(Web page revision data)
·····

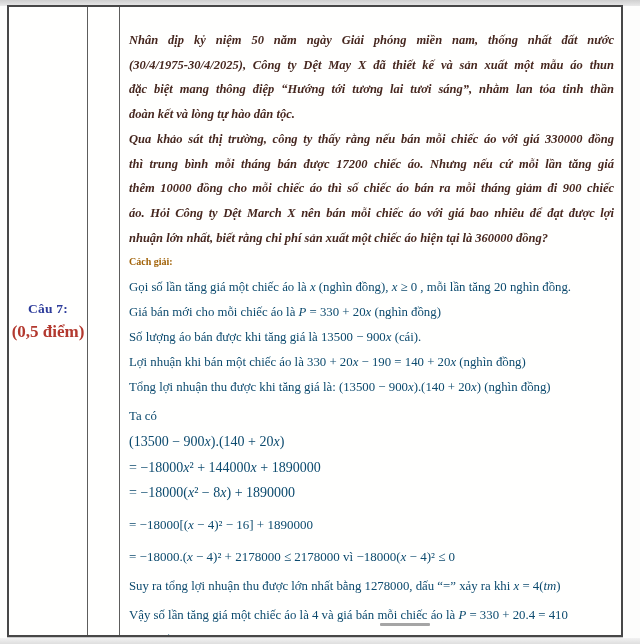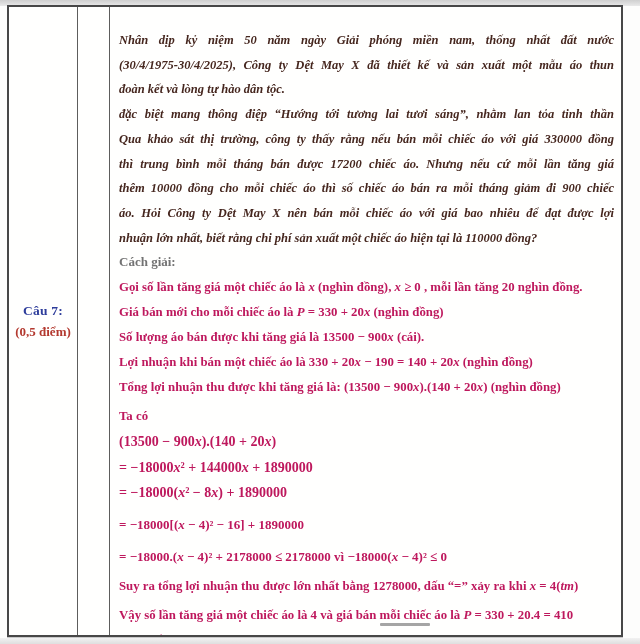--- a/index.html
+++ b/index.html
@@ -20,52 +20,52 @@
     position:absolute;left:0;bottom:0;width:640px;height:6px;
     background:linear-gradient(#f2f2f2,#dedede);
   }
   .doc-table{
     position:absolute;left:7px;top:5px;width:616px;height:632px;
     box-sizing:border-box;border:2px solid #474747;
     background:#fffffe;display:flex;
     box-shadow:0 1px 0 #c9c9c9;
   }
   .q-cell{
-    width:69px;box-sizing:border-box;border-right:1px solid #5d5d5d;
+    width:79px;box-sizing:border-box;border-right:1px solid #5d5d5d;
     display:flex;flex-direction:column;align-items:center;justify-content:center;
     gap:5px;
   }
   .q-number{
     font-weight:bold;font-size:13.5px;color:#2e3d9b;letter-spacing:.2px;white-space:nowrap;
   }
   .q-points{
-    font-weight:bold;font-size:13px;color:#b3392f;white-space:nowrap;
+    font-weight:bold;font-size:17px;color:#b3392f;white-space:nowrap;
   }
   .spacer-cell{
     width:32px;box-sizing:border-box;border-right:1px solid #5d5d5d;
   }
   .content-cell{
     flex:1;box-sizing:border-box;padding:21px 7px 0 9px;overflow:hidden;
   }
   
   .p-line{
     font-weight:bold;font-style:italic;color:#46271f;
     font-size:12.5px;line-height:24.7px;white-space:nowrap;
   }
   .p-line.justify{
     white-space:normal;text-align:justify;text-align-last:justify;
     word-spacing:.5px;
   }
   
   .sol-heading{
-    font-weight:bold;color:#737373;font-size:13px;line-height:24.7px;
+    font-weight:bold;color:#a16207;font-size:10px;line-height:24.7px;
   }
   
   .s-line{
-    color:#be185d;font-size:12.8px;line-height:25px;white-space:nowrap;font-weight:bold;
+    color:#0c4a6e;font-size:12.8px;line-height:25px;white-space:nowrap;
   }
   .s-line i{font-style:italic;}
   .s-line.spaced{margin-top:4px;}
   .s-line.math{line-height:25.5px;font-size:14px;}
   .s-line.math-tall{line-height:27px;font-size:13px;margin-top:5px;}
   .stray-mark{
     position:absolute;left:380px;top:623px;width:50px;height:3px;
     background:#8f8f8f;border-radius:1px;opacity:.8;
   }
 </style>
@@ -82,27 +82,27 @@
       <div class="q-number">Câu 7:</div>
       <div class="q-points">(0,5 điểm)</div>
     </div>
 
     <div class="spacer-cell"></div>
 
     <div class="content-cell">
       <div id="problem-block">
           <div class="p-line justify">Nhân dịp kỷ niệm 50 năm ngày Giải phóng miền nam, thống nhất đất nước</div>
           <div class="p-line justify">(30/4/1975-30/4/2025), Công ty Dệt May X đã thiết kế và sản xuất một mẫu áo thun</div>
+          <div class="p-line justify">đặc biệt mang thông điệp “Hướng tới tương lai tươi sáng”, nhằm lan tỏa tinh thần</div>
           <div class="p-line">đoàn kết và lòng tự hào dân tộc.</div>
-          <div class="p-line justify">đặc biệt mang thông điệp “Hướng tới tương lai tươi sáng”, nhằm lan tỏa tinh thần</div>
           <div class="p-line justify">Qua khảo sát thị trường, công ty thấy rằng nếu bán mỗi chiếc áo với giá 330000 đồng</div>
           <div class="p-line justify">thì trung bình mỗi tháng bán được 17200 chiếc áo. Nhưng nếu cứ mỗi lần tăng giá</div>
           <div class="p-line justify">thêm 10000 đồng cho mỗi chiếc áo thì số chiếc áo bán ra mỗi tháng giảm đi 900 chiếc</div>
-          <div class="p-line justify">áo. Hỏi Công ty Dệt May X nên bán mỗi chiếc áo với giá bao nhiêu để đạt được lợi</div>
-          <div class="p-line">nhuận lớn nhất, biết rằng chi phí sản xuất một chiếc áo hiện tại là 110000 đồng?</div>
+          <div class="p-line justify">áo. Hỏi Công ty Dệt March X nên bán mỗi chiếc áo với giá bao nhiêu để đạt được lợi</div>
+          <div class="p-line">nhuận lớn nhất, biết rằng chi phí sản xuất một chiếc áo hiện tại là 360000 đồng?</div>
         </div>
       <div class="sol-heading">Cách giải:</div>
       <div id="solution-block">
           <div class="s-line">Gọi số lần tăng giá một chiếc áo là <i>x</i> (nghìn đồng), <i>x</i> ≥ 0 , mỗi lần tăng 20 nghìn đồng.</div>
           <div class="s-line">Giá bán mới cho mỗi chiếc áo là <i>P</i> = 330 + 20<i>x</i> (nghìn đồng)</div>
           <div class="s-line">Số lượng áo bán được khi tăng giá là 13500 − 900<i>x</i> (cái).</div>
           <div class="s-line">Lợi nhuận khi bán một chiếc áo là 330 + 20<i>x</i> − 190 = 140 + 20<i>x</i> (nghìn đồng)</div>
           <div class="s-line">Tổng lợi nhuận thu được khi tăng giá là: (13500 − 900<i>x</i>).(140 + 20<i>x</i>) (nghìn đồng)</div>
           <div class="s-line spaced">Ta có</div>
           <div class="s-line math">(13500 − 900<i>x</i>).(140 + 20<i>x</i>)</div>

·····

*Work request*.
With the images removed, give back every entry exactly as shown.

*Problem solution*.
--- a/index.html
+++ b/index.html
@@ -20,52 +20,52 @@
     position:absolute;left:0;bottom:0;width:640px;height:6px;
     background:linear-gradient(#f2f2f2,#dedede);
   }
   .doc-table{
     position:absolute;left:7px;top:5px;width:616px;height:632px;
     box-sizing:border-box;border:2px solid #474747;
     background:#fffffe;display:flex;
     box-shadow:0 1px 0 #c9c9c9;
   }
   .q-cell{
-    width:69px;box-sizing:border-box;border-right:1px solid #5d5d5d;
+    width:79px;box-sizing:border-box;border-right:1px solid #5d5d5d;
     display:flex;flex-direction:column;align-items:center;justify-content:center;
     gap:5px;
   }
   .q-number{
     font-weight:bold;font-size:13.5px;color:#2e3d9b;letter-spacing:.2px;white-space:nowrap;
   }
   .q-points{
-    font-weight:bold;font-size:13px;color:#b3392f;white-space:nowrap;
+    font-weight:bold;font-size:17px;color:#b3392f;white-space:nowrap;
   }
   .spacer-cell{
     width:32px;box-sizing:border-box;border-right:1px solid #5d5d5d;
   }
   .content-cell{
     flex:1;box-sizing:border-box;padding:21px 7px 0 9px;overflow:hidden;
   }
   
   .p-line{
     font-weight:bold;font-style:italic;color:#46271f;
     font-size:12.5px;line-height:24.7px;white-space:nowrap;
   }
   .p-line.justify{
     white-space:normal;text-align:justify;text-align-last:justify;
     word-spacing:.5px;
   }
   
   .sol-heading{
-    font-weight:bold;color:#737373;font-size:13px;line-height:24.7px;
+    font-weight:bold;color:#a16207;font-size:10px;line-height:24.7px;
   }
   
   .s-line{
-    color:#be185d;font-size:12.8px;line-height:25px;white-space:nowrap;font-weight:bold;
+    color:#0c4a6e;font-size:12.8px;line-height:25px;white-space:nowrap;
   }
   .s-line i{font-style:italic;}
   .s-line.spaced{margin-top:4px;}
   .s-line.math{line-height:25.5px;font-size:14px;}
   .s-line.math-tall{line-height:27px;font-size:13px;margin-top:5px;}
   .stray-mark{
     position:absolute;left:380px;top:623px;width:50px;height:3px;
     background:#8f8f8f;border-radius:1px;opacity:.8;
   }
 </style>
@@ -82,27 +82,27 @@
       <div class="q-number">Câu 7:</div>
       <div class="q-points">(0,5 điểm)</div>
     </div>
 
     <div class="spacer-cell"></div>
 
     <div class="content-cell">
       <div id="problem-block">
           <div class="p-line justify">Nhân dịp kỷ niệm 50 năm ngày Giải phóng miền nam, thống nhất đất nước</div>
           <div class="p-line justify">(30/4/1975-30/4/2025), Công ty Dệt May X đã thiết kế và sản xuất một mẫu áo thun</div>
+          <div class="p-line justify">đặc biệt mang thông điệp “Hướng tới tương lai tươi sáng”, nhằm lan tỏa tinh thần</div>
           <div class="p-line">đoàn kết và lòng tự hào dân tộc.</div>
-          <div class="p-line justify">đặc biệt mang thông điệp “Hướng tới tương lai tươi sáng”, nhằm lan tỏa tinh thần</div>
           <div class="p-line justify">Qua khảo sát thị trường, công ty thấy rằng nếu bán mỗi chiếc áo với giá 330000 đồng</div>
           <div class="p-line justify">thì trung bình mỗi tháng bán được 17200 chiếc áo. Nhưng nếu cứ mỗi lần tăng giá</div>
           <div class="p-line justify">thêm 10000 đồng cho mỗi chiếc áo thì số chiếc áo bán ra mỗi tháng giảm đi 900 chiếc</div>
-          <div class="p-line justify">áo. Hỏi Công ty Dệt May X nên bán mỗi chiếc áo với giá bao nhiêu để đạt được lợi</div>
-          <div class="p-line">nhuận lớn nhất, biết rằng chi phí sản xuất một chiếc áo hiện tại là 110000 đồng?</div>
+          <div class="p-line justify">áo. Hỏi Công ty Dệt March X nên bán mỗi chiếc áo với giá bao nhiêu để đạt được lợi</div>
+          <div class="p-line">nhuận lớn nhất, biết rằng chi phí sản xuất một chiếc áo hiện tại là 360000 đồng?</div>
         </div>
       <div class="sol-heading">Cách giải:</div>
       <div id="solution-block">
           <div class="s-line">Gọi số lần tăng giá một chiếc áo là <i>x</i> (nghìn đồng), <i>x</i> ≥ 0 , mỗi lần tăng 20 nghìn đồng.</div>
           <div class="s-line">Giá bán mới cho mỗi chiếc áo là <i>P</i> = 330 + 20<i>x</i> (nghìn đồng)</div>
           <div class="s-line">Số lượng áo bán được khi tăng giá là 13500 − 900<i>x</i> (cái).</div>
           <div class="s-line">Lợi nhuận khi bán một chiếc áo là 330 + 20<i>x</i> − 190 = 140 + 20<i>x</i> (nghìn đồng)</div>
           <div class="s-line">Tổng lợi nhuận thu được khi tăng giá là: (13500 − 900<i>x</i>).(140 + 20<i>x</i>) (nghìn đồng)</div>
           <div class="s-line spaced">Ta có</div>
           <div class="s-line math">(13500 − 900<i>x</i>).(140 + 20<i>x</i>)</div>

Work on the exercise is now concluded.